Cortex-A720: Middle Core, Big on Efficiency

Focusing on Arm's latest middle core, the Cortex-A720 hasn't changed much from the previous Cortex A715 design last year, which was also Arm's first AArch64-only middle core. Arm has a set philosophy for its A700 family, and that's mostly about increasing performance through optimizations, delivering maximum levels of power efficiency within set thermal limits, and optimizing workloads for actual use cases instead of blisteringly fast benchmark performance. Arm's key aims are to enhance performance metrics while maintaining power efficiency, area, and all within an acceptable thermal envelope. Cost is also essential, with many entry-level mobile devices already on the market leveraging the Cortex A700 family for its main cores.

Similar to the Cortex-X4 in that the Cortex-A720 is built around the Armv9.2 ISA, Arm has optimized its design to enable the A720 to deliver more performance within the same power budget compared to the Cortex A715. The Arm 700-series family typically covers a much broader range of applications and caters to various markets, including, and not limited to, digital TVs (DTV), smartphones, and laptops. Having more comprehensive flexibility in a more diverse space has its advantages, and Arm looks to capitalize on that with the Cortex-A720 acting as the 'workhorse' of the TSC23 core cluster.

______________________________

> _Goal_
Reproduce the passage on the Cortex-A720, starting with "Focusing on Arm's" and going on through "its main cores.".

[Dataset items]
______________________________

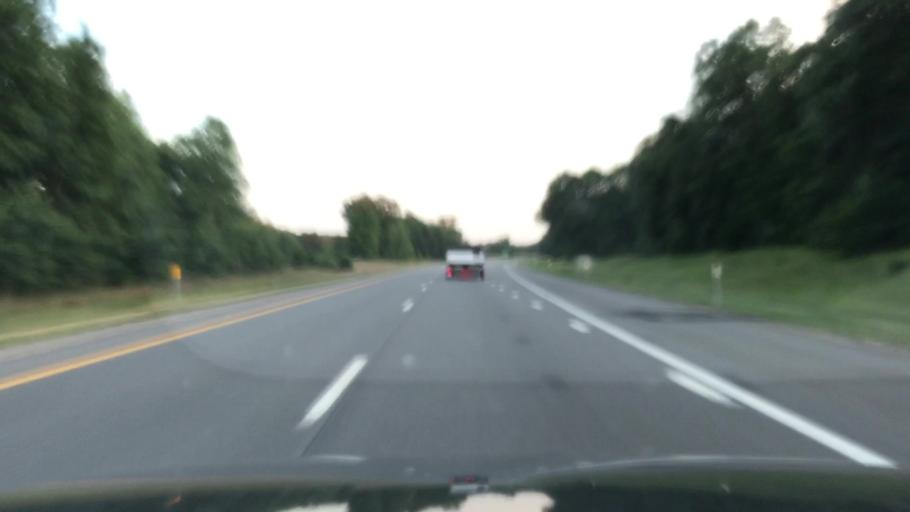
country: US
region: Michigan
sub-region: Montcalm County
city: Howard City
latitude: 43.4326
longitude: -85.4941
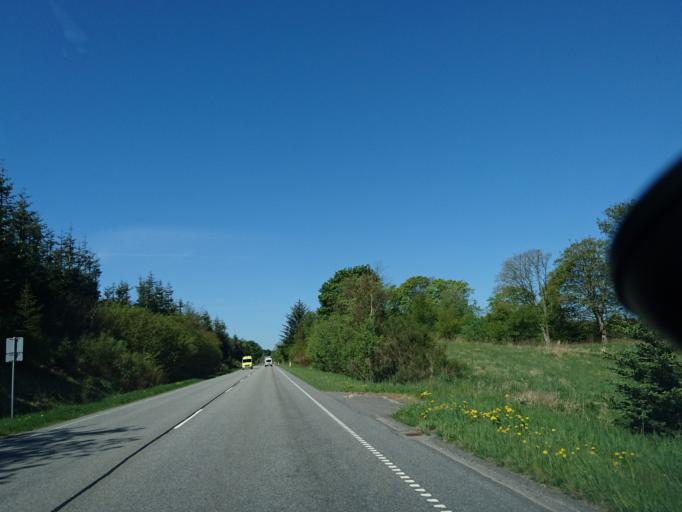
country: DK
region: North Denmark
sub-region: Hjorring Kommune
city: Sindal
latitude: 57.4579
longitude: 10.3340
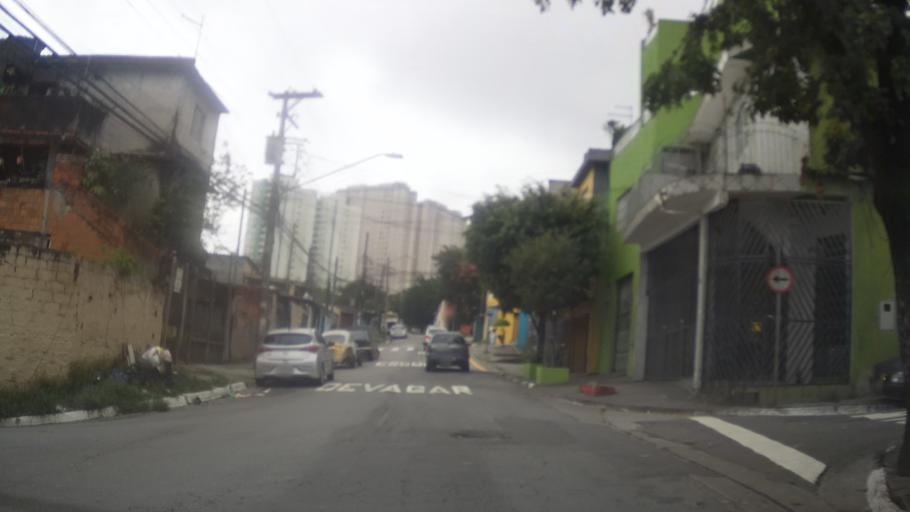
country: BR
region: Sao Paulo
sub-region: Guarulhos
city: Guarulhos
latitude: -23.4350
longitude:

______________________________

> _Task output_
Focusing on Arm's latest middle core, the Cortex-A720 hasn't changed much from the previous Cortex A715 design last year, which was also Arm's first AArch64-only middle core. Arm has a set philosophy for its A700 family, and that's mostly about increasing performance through optimizations, delivering maximum levels of power efficiency within set thermal limits, and optimizing workloads for actual use cases instead of blisteringly fast benchmark performance. Arm's key aims are to enhance performance metrics while maintaining power efficiency, area, and all within an acceptable thermal envelope. Cost is also essential, with many entry-level mobile devices already on the market leveraging the Cortex A700 family for its main cores.